We know that when two vectors are perpendicular to each other, their dot product is zero. Therefore, we get,
(Normal vector of plane P) . (Normal vector of plane x – y + 2z + 3) = 0
$\left( a\widehat{i}+b\widehat{j}+c\widehat{k} \right).\left( \widehat{i}-\widehat{j}+2\widehat{k} \right)=0$
We know that,
$\left( a\widehat{i}+b\widehat{j}+c\widehat{k} \right).\left( p\widehat{i}+q\widehat{j}+r\widehat{k} \right)=ap+bq+cr$
So, we get,
$a-b+2c=0....\left( iv \right)$
Also, (Normal vector of plane P) . (Normal vector of plane 2x – 2y + z + 12) = 0
$\left( a\widehat{i}+b\widehat{j}+c\widehat{k} \right).\left( 2\widehat{i}-2\widehat{j}+\widehat{k} \right)=0$
$2a-2b+c=0....\left( vi \right)$
By multiplying equation (v) with 2, we get,
$2a-2b+4c=0$
By subtracting the above equation from equation (vi), we get,

& 2a-2b+c=0 \\\ & 2a-2b+4c=0 \\\ & \underline{-\text{ }+\text{ }-\text{ }} \\\ & c-4c=0 \\\ & -3c=0 \\\ & c=0 \\\ \end{aligned}$$ By substituting c = 0 in equation (v), we get, $$a-b+0=0$$ $$a=b$$ Now, by substituting a = b = k and c = 0 in equation (i), we get the equation of the plane P as, $$P:k\left( x-1 \right)+k\left( y-2 \right)+0\left( z-2 \right)=0$$ $$k\left( x-1 \right)+k\left( y-2 \right)=0$$ $$k\left[ x-1+y-2 \right]=0$$ $$x+y-3=0$$ So, we get the equation of the plane P as x + y – 3 = 0. Now, we know that from any point $$A\left( {{x}_{1}},{{y}_{1}},{{z}_{1}} \right)$$, perpendicular distance d from the plane P: ax + by + cz + d = 0 is given by: $$d=\dfrac{\left| a{{x}_{1}}+b{{y}_{1}}+c{{z}_{1}}+d \right|}{\sqrt{{{a}^{2}}+{{b}^{2}}+{{c}^{2}}}}$$ So, by using this, we get the perpendicular distance of point P (1, – 2, 4) from the plane P: x + y – 3 = 0 is given by: $$d=\dfrac{\left| \left( 1 \right)+\left( -2 \right)-\left( 3 \right) \right|}{\sqrt{1+1}}$$ $$d=\dfrac{\left| 1-5 \right|}{\sqrt{2}}$$ $$d=\dfrac{\left| -4 \right|}{\sqrt{2}}=\dfrac{4}{\sqrt{2}}=2\sqrt{2}\text{ units}$$ Hence, option (b) is the right answer.
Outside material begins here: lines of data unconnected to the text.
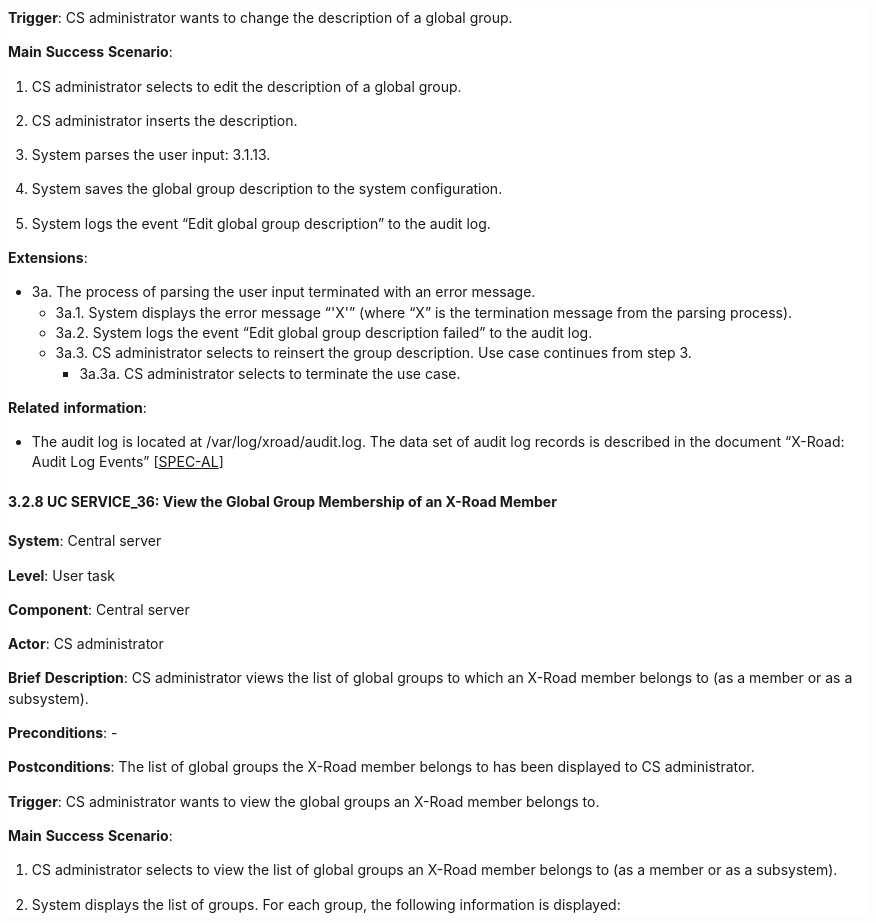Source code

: **Trigger**: CS administrator wants to change the description of a
global group.

**Main** **Success** **Scenario**:

1.  CS administrator selects to edit the description of a global group.

2.  CS administrator inserts the description.

3.  System parses the user input: 3.1.13.

4.  System saves the global group description to the system
    configuration.

5.  System logs the event “Edit global group description” to the audit
    log.

**Extensions**:

- 3a. The process of parsing the user input terminated with an error message.
    - 3a.1. System displays the error message “'X'” (where “X” is the termination message from the parsing process).
    - 3a.2. System logs the event “Edit global group description failed” to the audit log.
    - 3a.3. CS administrator selects to reinsert the group description. Use case continues from step 3.
        - 3a.3a. CS administrator selects to terminate the use case.

**Related** **information**:

-   The audit log is located at /var/log/xroad/audit.log. The data set
    of audit log records is described in the document “X-Road: Audit Log
    Events” \[[SPEC-AL](#Ref_SPEC-AL)\]

#### 3.2.8 UC SERVICE\_36: View the Global Group Membership of an X-Road Member

**System**: Central server

**Level**: User task

**Component**: Central server

**Actor**: CS administrator

**Brief** **Description**: CS administrator views the list of global
groups to which an X-Road member belongs to (as a member or as a
subsystem).

**Preconditions**: -

**Postconditions**: The list of global groups the X-Road member belongs
to has been displayed to CS administrator.

**Trigger**: CS administrator wants to view the global groups an X-Road
member belongs to.

**Main** **Success** **Scenario**:

1.  CS administrator selects to view the list of global groups an X-Road
    member belongs to (as a member or as a subsystem).

2.  System displays the list of groups. For each group, the following
    information is displayed:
Note: Students must note that to find the equation of the plane, absolute values of a, b and c are not required but we must know their ratios or we can express them in terms of common variables like in the above solution, we had a = b = k or a : b = 1. Also, students can cross-check the equation of the plane by substituting the point (1, 2, 2) in its equation and checking if LHS = RHS or not.